The problem
A verbatim reproduction of the following listing is required; omit the pictures.

---- Supplied material

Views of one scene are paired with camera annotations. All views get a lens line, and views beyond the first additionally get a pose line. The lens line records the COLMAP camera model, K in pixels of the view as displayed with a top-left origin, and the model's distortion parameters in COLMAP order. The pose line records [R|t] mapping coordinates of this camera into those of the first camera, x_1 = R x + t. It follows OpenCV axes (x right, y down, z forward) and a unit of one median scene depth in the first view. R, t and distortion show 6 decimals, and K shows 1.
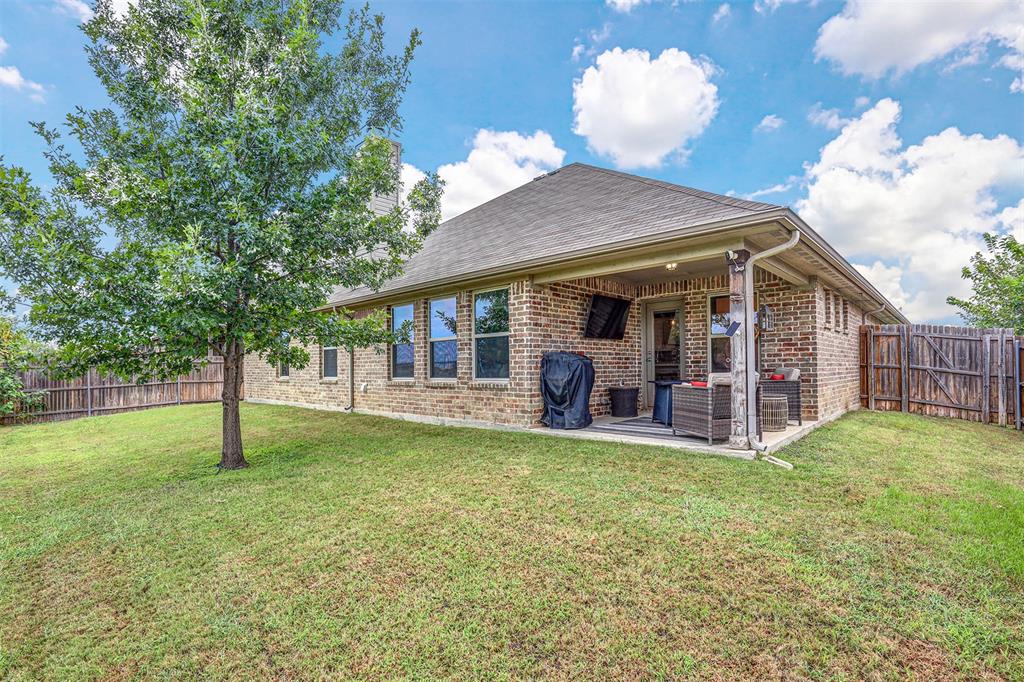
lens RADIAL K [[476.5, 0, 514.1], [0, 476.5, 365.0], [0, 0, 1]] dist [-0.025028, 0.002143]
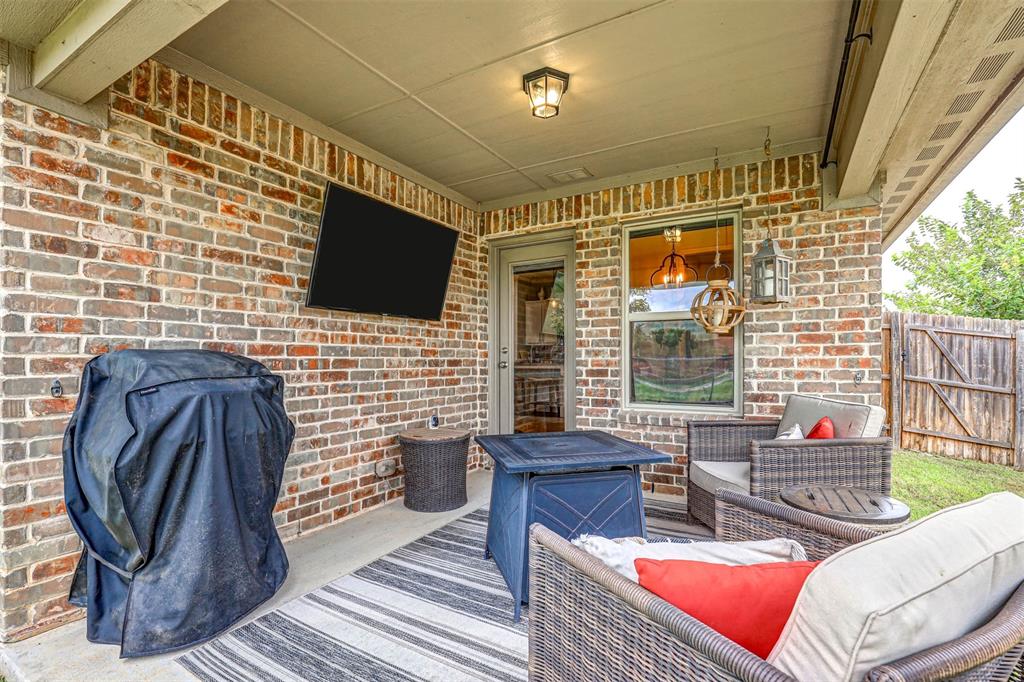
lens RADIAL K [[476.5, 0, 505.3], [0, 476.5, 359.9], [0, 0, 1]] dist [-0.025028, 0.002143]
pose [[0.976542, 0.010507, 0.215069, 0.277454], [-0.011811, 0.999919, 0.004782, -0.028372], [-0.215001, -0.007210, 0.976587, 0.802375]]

--------

Exercise answer
Views of one scene are paired with camera annotations. All views get a lens line, and views beyond the first additionally get a pose line. The lens line records the COLMAP camera model, K in pixels of the view as displayed with a top-left origin, and the model's distortion parameters in COLMAP order. The pose line records [R|t] mapping coordinates of this camera into those of the first camera, x_1 = R x + t. It follows OpenCV axes (x right, y down, z forward) and a unit of one median scene depth in the first view. R, t and distortion show 6 decimals, and K shows 1.
lens RADIAL K [[476.5, 0, 514.1], [0, 476.5, 365.0], [0, 0, 1]] dist [-0.025028, 0.002143]
lens RADIAL K [[476.5, 0, 505.3], [0, 476.5, 359.9], [0, 0, 1]] dist [-0.025028, 0.002143]
pose [[0.976542, 0.010507, 0.215069, 0.277454], [-0.011811, 0.999919, 0.004782, -0.028372], [-0.215001, -0.007210, 0.976587, 0.802375]]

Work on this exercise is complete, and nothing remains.